Operator inexperience hits CAS outcomes in ‘real-world’ practice
MedWire News: Patients undergoing carotid artery stenting (CAS) outside the setting of a clinical trial are at an increased risk for mortality if the operator is inexperienced, shows an analysis of Medicare data.
In an editorial accompanying the report in JAMA, Ethan Halm (University of Texas Southwestern Medical Center, Dallas, USA) warned: "Relatively high complication rates in real-world practice would substantially reduce and perhaps completely eliminate any long-term expected benefit of revascularization, especially among asymptomatic patients who have much less to gain from the procedure."
The 30-day mortality rate in the US-based randomized Carotid Revascularization Endarterectomy vs Stenting Trial (CREST) was 0.7%, and the reported mortality rate in postapproval CAS studies is about 1.0%.
But in the current study, by Brahmajee Nallamothu (University of Michigan Cardiovascular Center, Ann Arbor, USA) and colleagues, the overall 30-day mortality rate of 24,701 procedures in Medicare claimants was twice that, at 1.9%.
The procedures were performed by 2339 operators, 1792 of whom began performing CAS only after the national coverage decision from the Centers for Medicare & Medicaid Services. These new operators had patient mortality rates of 2.3% when performing their first to 11th procedures, compared with 1.4% from the 12th procedure onward. After accounting for confounders, patients had a 1.7-fold increased risk for dying if their operator was early versus late in their CAS experience.

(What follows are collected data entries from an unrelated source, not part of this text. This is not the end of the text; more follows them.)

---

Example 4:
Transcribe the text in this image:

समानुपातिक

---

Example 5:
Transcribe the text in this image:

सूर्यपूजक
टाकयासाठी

Annual case volume, reflecting how often an operator performs CAS, also affected patients' mortality risk. Patient mortality rates fell in line with increasing annual operator volumes, from 2.5% to 1.9%, 1.6%, and 1.4% for fewer than 6, 6-11, 12-23, and 24 or more procedures per year. Patients' mortality risk was increased 1.9-fold if they were treated by an operator with fewer than 6 versus 24 or more cases per year.

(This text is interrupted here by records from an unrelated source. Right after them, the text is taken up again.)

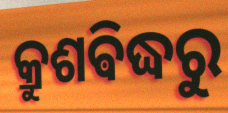
କ୍ରୁଶଵିଦ୍ଧରୁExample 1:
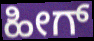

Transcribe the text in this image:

ಹೀಗ್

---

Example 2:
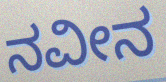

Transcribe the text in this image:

ನವೀನ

Operators' median annual volume was just 3.0 cases per year, and only 11.6% of operators performed 12 or more CAS procedures per year.
In his editorial, Halm noted that a high proportion of patients in the study were very old and asymptomatic, but with a high comorbidity burden, in other words, a group that would derive little benefit from stenting.

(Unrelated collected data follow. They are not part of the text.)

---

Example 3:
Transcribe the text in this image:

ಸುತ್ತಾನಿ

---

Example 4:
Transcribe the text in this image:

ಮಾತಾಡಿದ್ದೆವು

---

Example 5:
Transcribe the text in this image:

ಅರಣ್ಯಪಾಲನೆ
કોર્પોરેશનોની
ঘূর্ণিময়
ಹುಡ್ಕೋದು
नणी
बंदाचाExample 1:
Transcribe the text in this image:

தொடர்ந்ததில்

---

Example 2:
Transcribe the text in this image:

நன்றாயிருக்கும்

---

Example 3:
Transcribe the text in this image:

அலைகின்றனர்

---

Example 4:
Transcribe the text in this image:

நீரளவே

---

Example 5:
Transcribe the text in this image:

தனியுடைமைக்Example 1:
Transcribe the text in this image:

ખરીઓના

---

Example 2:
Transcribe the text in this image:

"A procedure performed in a patient who would not be expected to benefit from it is inappropriate and wasteful regardless of how skilled the operator or how low the complication rate," he said.
Halm also highlighted the point that improved medical management of patients with asymptomatic carotid stenosis has reduced stroke rates even without intervention, with reported rates now at 0.5-1.0%.
"The risk is so low that it may not be possible to demonstrate any benefit with revascularization given its periprocedural complications," he said.
Halm warned: "Without careful policies to ensure appropriate use and dissemination of CAS, the procedure may be misused and overused, as was seen in early in the diffusion of [carotid endarterectomy] and percutaneous coronary interventions."